Clearly, the burden to end impunity in the North Caucasus needs to shift away from the activists, lawyers, and journalists who gather each victim’s story in painstaking detail, and away from overworked and underfunded organizations like Memorial, Human Rights Watch, the Danish Refugee Council, and Caucasian Knot. They have already provided a plethora of information on the abuses. Tens of thousands of cases have reached the European Court of Human Rights. Several Russian lawyers recently published a 1,200 page book making the case for an international tribunal for crimes committed in Chechnya. (The book has an English summary section starting on page 559.) But I have yet to see one Western news outlet report on its publication.

The situation where activist after activist essentially walks into a hail of bullets demands a new strategy. The burden ought to shift to policymakers and diplomats, to the Obama administration and European governments. It ought to shift to Germany, which has a special relationship with Russia, to Sweden, which holds the current EU presidency, and, most of all, to the Kremlin.

But will American and European policymakers and diplomats make clear to Medvedev that impunity will not be tolerated? Will they together acknowledge that the North Caucasus region is not solely a Russian problem, but one that poses difficult security and stability problems requiring international solutions, even if these have yet to be identified? How should the Russian government deal with the paramilitaries that it helped create? Russia is not the only country that has found itself in this dangerous dead end — what are the lessons from other cases? How best to end impunity without starting yet another war in the region?

Given the mountains of evidence concerning war crimes, serious discussion — at the highest political levels in the United States, Europe and Russia — ought to commence concerning the need to bring to justice those who have committed these crimes, whether internationally or nationally.

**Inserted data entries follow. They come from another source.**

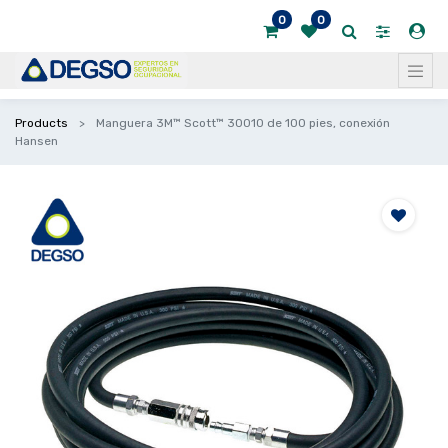
0
0
Products
Manguera 3M™ Scott™ 30010 de 100 pies, conexión
Hansen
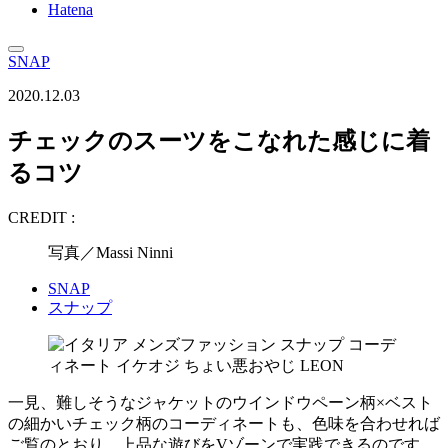
Hatena
SNAP
2020.12.03
チェックのスーツをこなれた感じに着
るコツ
CREDIT :
写真／Massi Ninni
SNAP
スナップ
一見、難しそうなジャケットのウインドウペーン柄×ベスト
の細かいチェック柄のコーディネートも、色味を合わせれば
ご覧のとおり。上品な遊びをVゾーンで実践できるのです。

What role will the Russian government play in such discussions? Will government officials come to the table with a 21st-century view of the state — one in which borders are porous, national security concerns are shared, and the United States and European governments are viewed as peers? Or will Russia continue to tell the world to mind its own business?

It is hard to say. It is fundamental to the very survival of the Russian state that the Kremlin regains control of the North Caucasus and returns the region to the rule of law. The last 15 years suggest that Russia cannot do so alone — or that it doesn’t want to.

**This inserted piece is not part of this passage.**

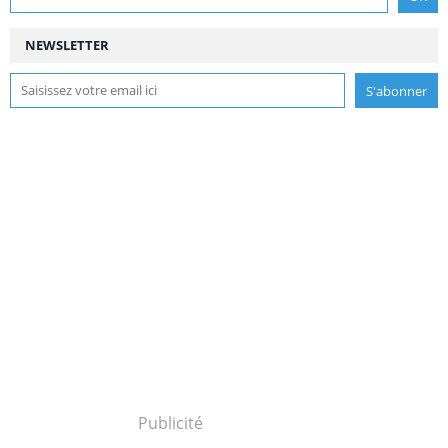
NEWSLETTER
Publicité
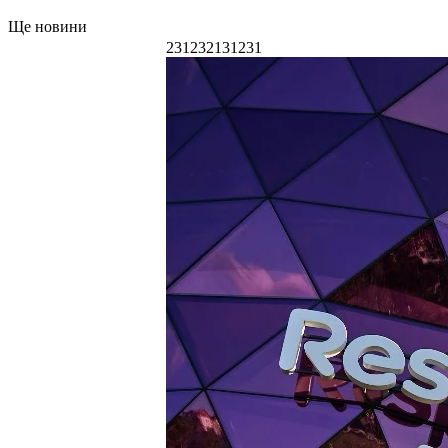
Ще новини
231232131231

Perhaps Medvedev knows all this. He is a lawyer who just maybe takes seriously the quest to end Russia’s culture of "legal nihilism" — or so say those that meet him. Russian government officials who came last month to the Civil Society Summit in Moscow certainly suggested to me they wanted to take this very issue seriously. We all agreed we wanted to change the tone of how we engage one another, ending our lecturing, teaching, and training.

But days after we eagerly started our peer-to-peer dialogue, our colleagues were murdered. The culture of impunity lives on. And so this moment emerges as somewhat of a defining one: If policymakers in the United States, Europe, and Russia find the political will to address lawlessness and deprivation in the North Caucasus together, then that would be a stunning step toward a new relationship as well as a more stable Euro-Atlantic neighborhood.

If they do not, Medvedev will fail, our peer-to-peer approach will be in jeopardy, my friend will continue to be in danger, and ultimately, Russia’s problem will emerge as everyone’s problem. Pockets of lawlessness have a way of traversing the Earth in the 21st century and causing tragedy.

Sarah Mendelson is director of the Human Rights and Security Initiative at the Center for Strategic and International Studies in Washington.